## PROMPT
Starting at the first of the lines below and ending at the line that contains "List the labels in order of Feeder", write them out again with "pie" switched to "circle graph" and nothing else changed.

· · · ·

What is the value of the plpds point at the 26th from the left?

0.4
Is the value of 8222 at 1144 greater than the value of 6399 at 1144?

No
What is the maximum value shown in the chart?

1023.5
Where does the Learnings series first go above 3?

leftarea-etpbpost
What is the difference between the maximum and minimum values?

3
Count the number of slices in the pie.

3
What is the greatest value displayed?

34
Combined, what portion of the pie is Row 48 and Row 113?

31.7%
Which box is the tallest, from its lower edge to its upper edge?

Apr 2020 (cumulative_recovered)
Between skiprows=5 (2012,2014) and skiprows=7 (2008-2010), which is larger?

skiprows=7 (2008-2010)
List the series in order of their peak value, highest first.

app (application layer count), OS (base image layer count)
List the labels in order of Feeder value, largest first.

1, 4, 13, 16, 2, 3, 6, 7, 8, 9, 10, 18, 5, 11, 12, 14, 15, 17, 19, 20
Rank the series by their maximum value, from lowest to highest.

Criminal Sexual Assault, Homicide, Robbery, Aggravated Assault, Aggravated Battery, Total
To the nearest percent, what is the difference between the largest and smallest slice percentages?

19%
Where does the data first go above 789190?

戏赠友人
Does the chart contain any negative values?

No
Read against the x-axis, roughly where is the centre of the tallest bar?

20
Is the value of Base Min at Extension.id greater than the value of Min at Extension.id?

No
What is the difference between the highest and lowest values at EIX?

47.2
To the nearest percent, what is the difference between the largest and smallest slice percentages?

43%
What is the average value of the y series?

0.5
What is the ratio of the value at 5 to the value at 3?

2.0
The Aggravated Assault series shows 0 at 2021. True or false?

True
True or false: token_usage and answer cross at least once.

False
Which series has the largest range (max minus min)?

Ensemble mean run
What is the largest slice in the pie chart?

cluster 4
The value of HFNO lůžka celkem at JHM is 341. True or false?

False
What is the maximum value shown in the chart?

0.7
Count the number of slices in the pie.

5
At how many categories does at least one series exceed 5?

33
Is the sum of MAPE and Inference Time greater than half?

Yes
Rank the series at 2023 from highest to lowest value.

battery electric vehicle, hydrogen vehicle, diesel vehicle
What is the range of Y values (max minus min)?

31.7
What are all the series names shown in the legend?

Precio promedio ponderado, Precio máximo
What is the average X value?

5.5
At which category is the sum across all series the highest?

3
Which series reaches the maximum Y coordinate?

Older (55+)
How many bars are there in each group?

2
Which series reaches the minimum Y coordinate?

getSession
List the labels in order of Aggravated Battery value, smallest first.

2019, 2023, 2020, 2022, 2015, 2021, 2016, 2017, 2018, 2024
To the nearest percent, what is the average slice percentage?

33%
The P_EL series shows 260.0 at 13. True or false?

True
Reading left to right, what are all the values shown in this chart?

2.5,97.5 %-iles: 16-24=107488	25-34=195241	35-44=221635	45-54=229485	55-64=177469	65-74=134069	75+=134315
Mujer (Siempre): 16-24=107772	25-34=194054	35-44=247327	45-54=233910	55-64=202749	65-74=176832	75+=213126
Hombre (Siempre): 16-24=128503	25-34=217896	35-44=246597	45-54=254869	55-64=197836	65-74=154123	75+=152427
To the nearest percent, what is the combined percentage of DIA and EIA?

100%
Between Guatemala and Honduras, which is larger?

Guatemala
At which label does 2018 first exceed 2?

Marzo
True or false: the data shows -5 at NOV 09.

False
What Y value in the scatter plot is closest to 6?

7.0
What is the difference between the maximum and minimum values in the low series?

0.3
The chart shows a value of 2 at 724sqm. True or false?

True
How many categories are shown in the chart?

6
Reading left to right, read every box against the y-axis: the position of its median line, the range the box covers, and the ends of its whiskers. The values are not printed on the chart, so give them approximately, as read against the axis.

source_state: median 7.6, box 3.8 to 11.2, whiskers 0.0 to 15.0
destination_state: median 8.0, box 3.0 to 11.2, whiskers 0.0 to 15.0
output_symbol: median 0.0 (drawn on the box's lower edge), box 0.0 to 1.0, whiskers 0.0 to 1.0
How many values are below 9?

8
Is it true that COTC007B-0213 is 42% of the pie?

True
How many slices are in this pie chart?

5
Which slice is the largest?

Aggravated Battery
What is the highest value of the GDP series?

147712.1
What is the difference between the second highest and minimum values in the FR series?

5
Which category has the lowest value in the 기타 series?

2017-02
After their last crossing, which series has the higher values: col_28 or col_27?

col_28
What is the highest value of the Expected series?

· · · ·

## EXERCISE OUTPUT
What is the value of the plpds point at the 26th from the left?

0.4
Is the value of 8222 at 1144 greater than the value of 6399 at 1144?

No
What is the maximum value shown in the chart?

1023.5
Where does the Learnings series first go above 3?

leftarea-etpbpost
What is the difference between the maximum and minimum values?

3
Count the number of slices in the circle graph.

3
What is the greatest value displayed?

34
Combined, what portion of the circle graph is Row 48 and Row 113?

31.7%
Which box is the tallest, from its lower edge to its upper edge?

Apr 2020 (cumulative_recovered)
Between skiprows=5 (2012,2014) and skiprows=7 (2008-2010), which is larger?

skiprows=7 (2008-2010)
List the series in order of their peak value, highest first.

app (application layer count), OS (base image layer count)
List the labels in order of Feeder value, largest first.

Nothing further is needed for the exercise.